Training Neural Networks on Computing Clusters
Recently I’ve been trying to outsource my neural network training onto a computing cluster (the Hoffman2 cluster at UCLA). Specifically, I’m trying to use Tensorflow’s implementation of the CNN model on CIFAR-10 dataset. Training the model interactively was not difficult. I just had to load the Anaconda module, install Tensorflow package and its associated modules, then train the model. However, to do it non-interactively, i.e. submit as a job to a remote node, it requires writing up a simple C shell script for submission. I’m posting the command file for job submission here for those who may be interested in implementing machine learning on a computing cluster.
This part gives the Sun Grid Engine job scheduler some parameters for initiating a remote job, providing information on how much memory to request, how long to run the job for, etc.
#!/bin/csh -f
#
#$ -cwd
#$ -o output/directory
#$ -j y
#$ -l exclusive,h_data=8G,h_rt=6:00:00
#$ -v QQAPP=job
#$ -M email_for_sending_job-related_notifications@email.com
#$ -m bea
# job is rerunable
#$ -r n
Not sure what below lines do, but they apparently set the path to the files related to the training.
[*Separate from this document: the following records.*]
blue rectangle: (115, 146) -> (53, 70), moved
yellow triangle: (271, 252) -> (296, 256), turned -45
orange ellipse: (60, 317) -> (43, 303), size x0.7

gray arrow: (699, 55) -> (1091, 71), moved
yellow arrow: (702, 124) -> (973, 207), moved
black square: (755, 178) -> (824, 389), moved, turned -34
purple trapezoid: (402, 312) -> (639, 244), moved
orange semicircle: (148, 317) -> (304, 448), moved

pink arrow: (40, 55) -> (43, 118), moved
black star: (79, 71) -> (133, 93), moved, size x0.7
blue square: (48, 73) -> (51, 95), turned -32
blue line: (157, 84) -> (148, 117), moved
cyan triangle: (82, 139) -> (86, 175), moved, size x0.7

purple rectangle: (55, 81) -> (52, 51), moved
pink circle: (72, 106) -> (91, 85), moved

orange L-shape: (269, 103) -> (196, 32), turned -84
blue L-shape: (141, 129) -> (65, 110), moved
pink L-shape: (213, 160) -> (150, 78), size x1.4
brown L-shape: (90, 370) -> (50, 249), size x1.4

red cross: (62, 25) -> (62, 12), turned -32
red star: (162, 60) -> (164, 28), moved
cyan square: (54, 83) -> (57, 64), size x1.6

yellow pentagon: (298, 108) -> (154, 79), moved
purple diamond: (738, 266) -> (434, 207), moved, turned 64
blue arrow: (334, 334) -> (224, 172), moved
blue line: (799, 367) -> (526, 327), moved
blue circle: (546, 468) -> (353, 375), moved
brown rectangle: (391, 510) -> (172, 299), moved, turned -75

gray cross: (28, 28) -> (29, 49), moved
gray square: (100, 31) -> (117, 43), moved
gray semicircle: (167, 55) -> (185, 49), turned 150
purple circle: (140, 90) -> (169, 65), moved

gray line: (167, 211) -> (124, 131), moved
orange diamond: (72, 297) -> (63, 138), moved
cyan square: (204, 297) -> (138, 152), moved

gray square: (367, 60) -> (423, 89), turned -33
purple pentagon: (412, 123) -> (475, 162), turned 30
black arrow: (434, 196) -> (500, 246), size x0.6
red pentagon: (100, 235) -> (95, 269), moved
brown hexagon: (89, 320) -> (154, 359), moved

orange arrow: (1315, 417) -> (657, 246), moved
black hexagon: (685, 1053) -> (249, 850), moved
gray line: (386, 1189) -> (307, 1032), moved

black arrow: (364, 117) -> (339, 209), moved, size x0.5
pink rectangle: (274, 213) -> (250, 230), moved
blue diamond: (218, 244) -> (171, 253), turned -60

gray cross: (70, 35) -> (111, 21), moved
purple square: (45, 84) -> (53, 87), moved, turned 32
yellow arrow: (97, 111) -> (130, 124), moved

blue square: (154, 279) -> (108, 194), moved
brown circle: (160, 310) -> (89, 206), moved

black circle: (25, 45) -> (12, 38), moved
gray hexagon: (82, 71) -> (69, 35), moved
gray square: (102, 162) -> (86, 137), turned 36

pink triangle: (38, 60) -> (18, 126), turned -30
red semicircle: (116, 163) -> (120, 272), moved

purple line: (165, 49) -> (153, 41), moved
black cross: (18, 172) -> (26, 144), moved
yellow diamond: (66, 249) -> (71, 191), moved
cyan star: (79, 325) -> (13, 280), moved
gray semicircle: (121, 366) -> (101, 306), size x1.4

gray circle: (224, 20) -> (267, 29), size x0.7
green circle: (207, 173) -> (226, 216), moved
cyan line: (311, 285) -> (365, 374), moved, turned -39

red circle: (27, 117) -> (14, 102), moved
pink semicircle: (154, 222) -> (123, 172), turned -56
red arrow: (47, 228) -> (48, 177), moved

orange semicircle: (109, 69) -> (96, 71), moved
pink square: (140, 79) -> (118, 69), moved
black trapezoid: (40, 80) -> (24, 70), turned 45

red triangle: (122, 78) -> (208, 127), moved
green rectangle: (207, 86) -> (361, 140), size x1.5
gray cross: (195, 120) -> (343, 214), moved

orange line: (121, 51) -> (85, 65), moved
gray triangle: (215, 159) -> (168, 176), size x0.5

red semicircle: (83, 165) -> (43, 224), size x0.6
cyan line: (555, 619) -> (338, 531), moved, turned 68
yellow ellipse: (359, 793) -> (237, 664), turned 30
unalias * # Remove all previous aliases
set qqversion =
set qqapp = "job serial"
set qqmtasks = 8
set qqidir = directory/to/training/files
set qqjob = file name
set qqodir = directory/to/training/files
Change to the project directory and initiate the job scheduler.
cd /path/to/project/directory
source /u/local/bin/qq.sge/qr.runtime
if ($status != 0) exit (1)
Load Anaconda and load Python environment.
echo "Load modules..."
source /u/local/Modules/default/init/modules.csh
module load anaconda/python3-4.2
Activate TensorFlow conda environment. One caveat here is that there is a conflict for the command source
in both C shell and conda (normally you would activate Tensorflow with source activate tensorflow
), so you cannot directly call source
to activate the tensorflow environment inside your csh script. Fortunately, someone has written a csh version of the activate
command that is available on GitHub, so you can activate the tensorflow environment by directly calling it in the script.
echo "Anaconda loaded"
setenv CONDA_ENVS_PATH /path/to/conda/environments # Set path to search for Conda environments
source /path/to/activate.csh tensorflow # Use CSH version of conda activate to change to tensorflow environment
setenv PATH /path/to/tensorflow/conda/environment/bin:$PATH # Add Tensorflow env to beginning of search paths
echo "Tensorflow loaded"
setenv MCR_CACHE_ROOT $TMPDIR
Begin training the neural network! This also prints the output to a text file so you can check the progress as it goes along. Note that the output does not update instantaneously, so don’t freak out if you don’t see anything in the file right away.
echo "Begin model training..."
python cifar10_train.py | tee -a train_cifar10.output.$JOB_ID
source /u/local/bin/qq.sge/qr.runtime
exit(0)
Hope this helpes!